> _To do_: Using the listing that follows, return every line with the word "anestesia".
● ● ● ●
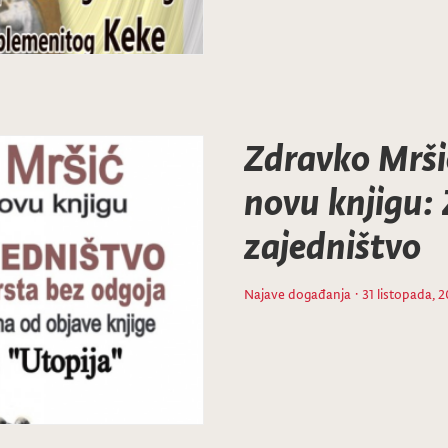
Zdravko Mrši
novu knjigu:
zajedništvo
Najave događanja
· 31 listopada, 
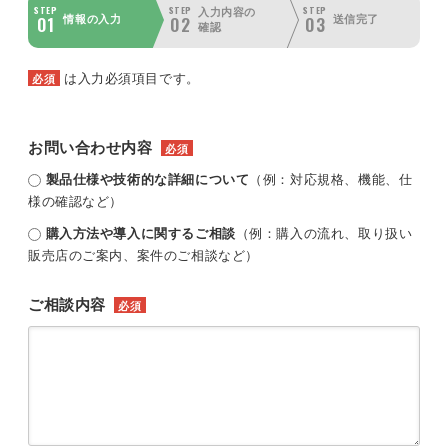
STEP
STEP
STEP
入力内容の
01
02
03
情報の入力
送信完了
確認
は入力必須項目です。
必須
お問い合わせ内容
必須
製品仕様や技術的な詳細について
（例：対応規格、機能、仕
様の確認など）
購入方法や導入に関するご相談
（例：購入の流れ、取り扱い
販売店のご案内、案件のご相談など）
ご相談内容
必須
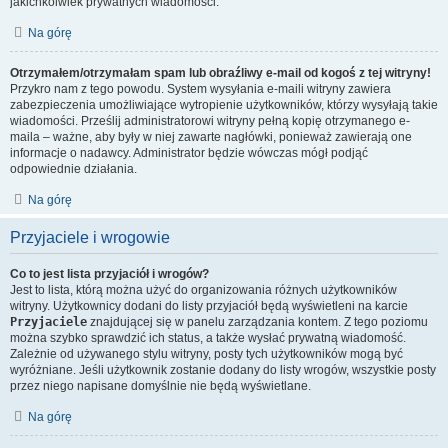
jakichkolwiek prywatnych wiadomości.
Na górę
Otrzymałem/otrzymałam spam lub obraźliwy e-mail od kogoś z tej witryny!
Przykro nam z tego powodu. System wysyłania e-maili witryny zawiera
zabezpieczenia umożliwiające wytropienie użytkowników, którzy wysyłają takie
wiadomości. Prześlij administratorowi witryny pełną kopię otrzymanego e-
maila – ważne, aby były w niej zawarte nagłówki, ponieważ zawierają one
informacje o nadawcy. Administrator będzie wówczas mógł podjąć
odpowiednie działania.
Na górę
Przyjaciele i wrogowie
Co to jest lista przyjaciół i wrogów?
Jest to lista, którą można użyć do organizowania różnych użytkowników
witryny. Użytkownicy dodani do listy przyjaciół będą wyświetleni na karcie
Przyjaciele
znajdującej się w panelu zarządzania kontem. Z tego poziomu
można szybko sprawdzić ich status, a także wysłać prywatną wiadomość.
Zależnie od używanego stylu witryny, posty tych użytkowników mogą być
wyróżniane. Jeśli użytkownik zostanie dodany do listy wrogów, wszystkie posty
przez niego napisane domyślnie nie będą wyświetlane.
Na górę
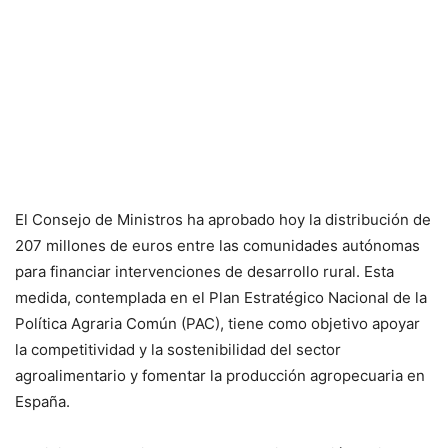
El Consejo de Ministros ha aprobado hoy la distribución de
207 millones de euros entre las comunidades autónomas
para financiar intervenciones de desarrollo rural. Esta
medida, contemplada en el Plan Estratégico Nacional de la
Política Agraria Común (PAC), tiene como objetivo apoyar
la competitividad y la sostenibilidad del sector
agroalimentario y fomentar la producción agropecuaria en
España.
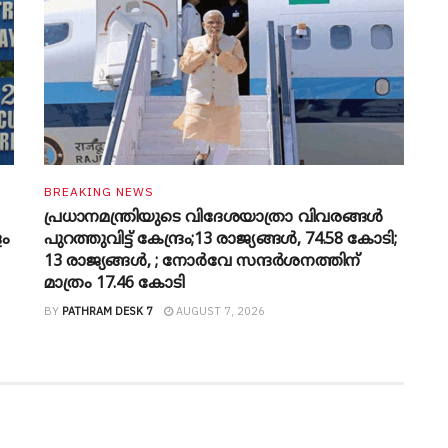
BREAKING NEWS
പ്രധാനമന്ത്രിയുടെ വിദേശയാത്രാ വിവരങ്ങൾ
ളം
പുറത്തുവിട്ട് കേന്ദ്രം;13 രാജ്യങ്ങൾ, 74.58 കോടി;
13 രാജ്യങ്ങൾ, ; നോർവേ സന്ദർശനത്തിന്
മാത്രം 17.46 കോടി
BY
PATHRAM DESK 7
AUGUST 7, 2026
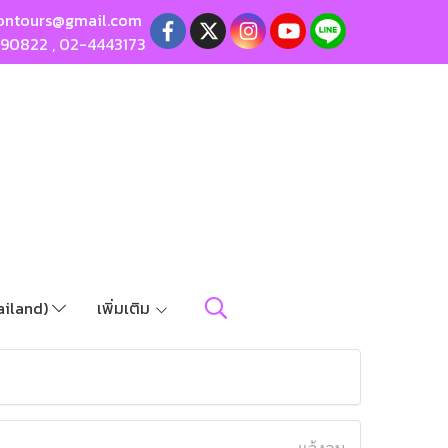
ontours@gmail.com
190822
,
02-4443173
ailand)
เพิ่มเติม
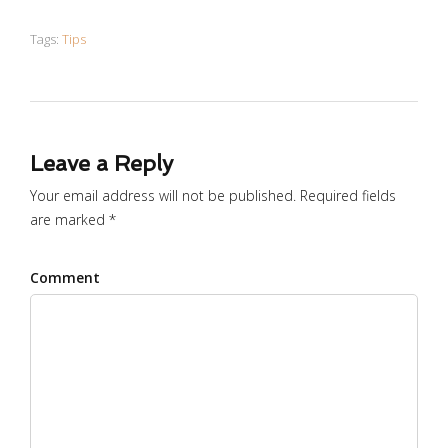
Tags:
Tips
Leave a Reply
Your email address will not be published. Required fields
are marked *
Comment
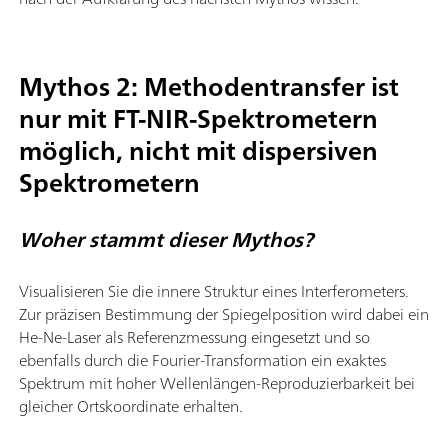
Mythos 2: Methodentransfer ist
nur mit FT-NIR-Spektrometern
möglich, nicht mit dispersiven
Spektrometern
Woher stammt dieser Mythos?
Visualisieren Sie die innere Struktur eines Interferometers.
Zur präzisen Bestimmung der Spiegelposition wird dabei ein
He-Ne-Laser als Referenzmessung eingesetzt und so
ebenfalls durch die Fourier-Transformation ein exaktes
Spektrum mit hoher Wellenlängen-Reproduzierbarkeit bei
gleicher Ortskoordinate erhalten.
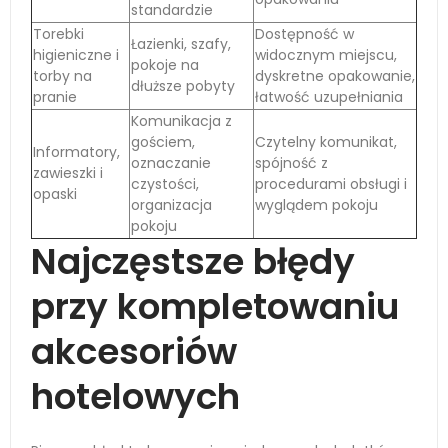
standardzie
Torebki
Dostępność w
Łazienki, szafy,
higieniczne i
widocznym miejscu,
pokoje na
torby na
dyskretne opakowanie,
dłuższe pobyty
pranie
łatwość uzupełniania
Komunikacja z
gościem,
Czytelny komunikat,
Informatory,
oznaczanie
spójność z
zawieszki i
czystości,
procedurami obsługi i
opaski
organizacja
wyglądem pokoju
pokoju
Najczęstsze błędy
przy kompletowaniu
akcesoriów
hotelowych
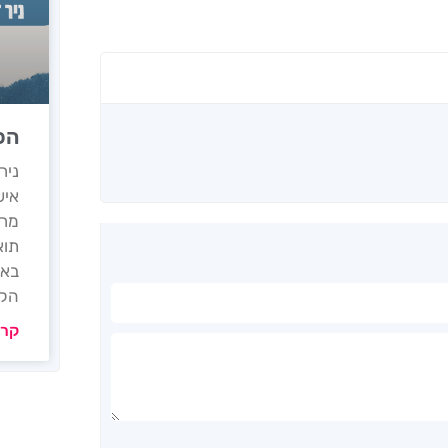
הכי
איש
מרצ
תוא
באר
הקד
קרא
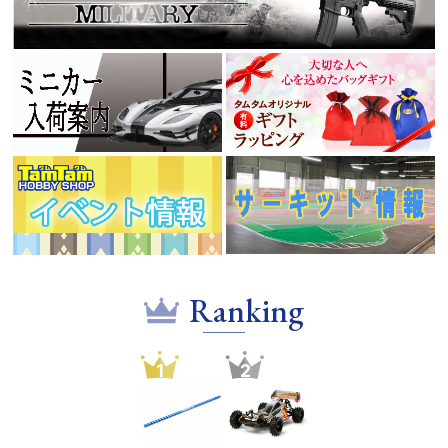
Ranking
1
2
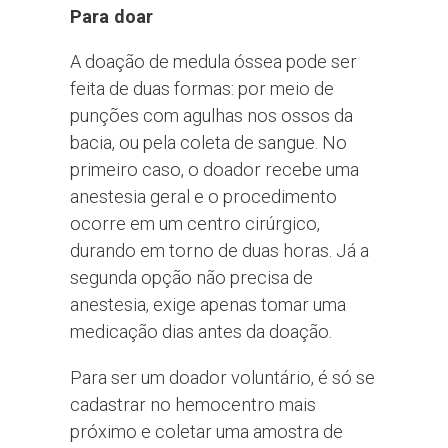
Para doar
A doação de medula óssea pode ser
feita de duas formas: por meio de
punções com agulhas nos ossos da
bacia, ou pela coleta de sangue. No
primeiro caso, o doador recebe uma
anestesia geral e o procedimento
ocorre em um centro cirúrgico,
durando em torno de duas horas. Já a
segunda opção não precisa de
anestesia, exige apenas tomar uma
medicação dias antes da doação.
Para ser um doador voluntário, é só se
cadastrar no hemocentro mais
próximo e coletar uma amostra de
● ● ● ●
> _Exercise answer_:
anestesia geral e o procedimento
anestesia, exige apenas tomar uma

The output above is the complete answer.